▸ TEXTE DE L'EXERCICE
Bryce : Oui, nous avons pris beaucoup de plaisir cette fois à jouer ensemble dans une même pièce, et ça s’entend tout au long de l’album. Créer n’est pas toujours une souffrance. Il arrive que ce soit le cas, que nous ayons des désaccords, mais nous faisons tout cela surtout parce qu’on aime ça.
Red Mile est traversé par certaines influences des années 70 comme Brian Eno ou le glam rock de cette époque. Le son est plus pop, avec des mélodies plus catchy…
Zach : Nous avons toujours eu une fascination pour la musique pop, et cet album a été pour nous l’occasion de vraiment nous y plonger. Aleem est fasciné par des artistes comme Prince, par ce qu’ils ont fait artistiquement via le médium pop en tant que musique live et populaire. Il y avait aussi une sorte d’ironie suprême à travailler avec un label et à introduire plus de mélodies et de sons plus accessibles. Ca nous a beaucoup amusé parce qu’avec le temps, on a développé une sorte de frustration à force d’être catégorisés et de se voir imposer les attentes que les gens pouvaient avoir. Tu sais, ce que nous écoutons actuellement est déjà très différent de ce que nous écoutions au moment de composer Red Mile. Je ne sais pas si le public peut comprendre à quel point il peut être parfois lassant de chanter la même chose tous les soirs. Il en serait de même avec les albums si nous sortions toujours les mêmes.
Sur le morceau Epitaph, vous mentionnez Werther de Goethe, et Mille Plateaux qui se réfère à Gilles Deleuze. Est-ce que la littérature est importante pour la créativité du groupe ?
Zach : Oui, elle n’est jamais loin. Une grande partie des réflexions qui nourrissent les paroles de cet album comme des précédents sont le fruit des idées et des pensées qui nous sont venues à la suite de ces lectures.
Les membres du collectif changent souvent. J’ai pu en compter jusqu’à une vingtaine depuis vos débuts. Comment les artistes rejoignent-ils ou quittent-ils Crack Cloud ? Y a-t-il un processus à suivre pour intégrer le groupe ?
Zach : Au début, nous formions une communauté à Calgary, qui s’est ensuite étendue à Vancouver. Et comme dans toute communauté, sa composition est éphémère. Les gens vont et viennent en fonction de leurs priorités, qu’elles soient universitaires ou familiales, par exemple. Dans de rares cas, il y a aussi des désaccords ou des trajectoires qui ne s’alignent pas. Nous avons vécu tout cela au sein du groupe. Il y a toujours eu un noyau chez nous et, étant donné que nous sommes esthétiquement et artistiquement des caméléons, la porte est toujours ouverte aux nouvelles collaborations. C’est très fluide.

▸ CONSIGNE 1
Dans l'entretien avec Crack Cloud, dans quelles villes la communauté du groupe s'est-elle formée puis étendue à ses débuts ?
▸ CONSIGNE 2
Prolongez l'entretien avec Crack Cloud à partir de sa dernière phrase.

Exercices de lecture de figures:
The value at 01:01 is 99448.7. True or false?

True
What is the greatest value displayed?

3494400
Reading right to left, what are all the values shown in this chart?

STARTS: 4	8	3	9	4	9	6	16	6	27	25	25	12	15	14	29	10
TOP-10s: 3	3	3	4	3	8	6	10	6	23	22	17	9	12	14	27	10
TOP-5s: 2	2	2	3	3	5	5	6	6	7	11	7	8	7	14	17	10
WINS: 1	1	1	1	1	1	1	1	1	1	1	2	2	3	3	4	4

▸ RÉPONSE ATTENDUE 1
À Calgary, puis à Vancouver.

▸ RÉPONSE ATTENDUE 2
Dans le clip de Blue Kite, il y a cette image d’une pilule entrant dans une oreille. L’idée de la musique comme un médicament est-elle importante pour le groupe ?
Zach : Oui, absolument. Les deux sont liés de manière inextricable selon moi.
Sans vouloir revenir sur les addictions et les antécédents du groupe, cela me rappelle une citation de Selby Jr. disant que la seule façon de quitter une addiction est d’en trouver une autre. Cette image fait-elle écho à l’idée que la musique peut devenir aussi addictive qu’un médicament ?
Zach : C’est vrai. Je suis un ancien toxicomane et ça fait désormais neuf ans que j’ai arrêté. Rester sobre, c’est un parcours du combattant, c’est passer sa vie à trouver quelque chose de plus sain avec lequel interagir. Crack Cloud, c’est ça : une interface saine qui aide à faire face.
Vous avez aussi mentionné l’importance que Crack Cloud soit une safe-place, ce qui n’est pas évident quand on est constamment sur la route, que le stress et la fatigue sont omniprésents. Comment vivez-vous la vie de tournée ?
Zach : Tu as raison, la tournée n’est pas toujours un espace sûr, et cela ne nous a pas toujours été bénéfique. C’est toujours un défi. On appréhende un peu les trois prochains mois. Ils nous angoissent, autant qu’ils nous excitent puisqu’on attend de retrouver la scène. Le tout est d’être bien entouré, de suivre son propre code de conduite et de prendre soin de soi.
Bryce : C’est aussi une des raisons pour lesquelles le groupe continue d’évoluer. En live, les membres vont et viennent, perdent parfois leur endurance ou leur inspiration… Devoir sans cesse nous adapter rend le projet encore plus vivant.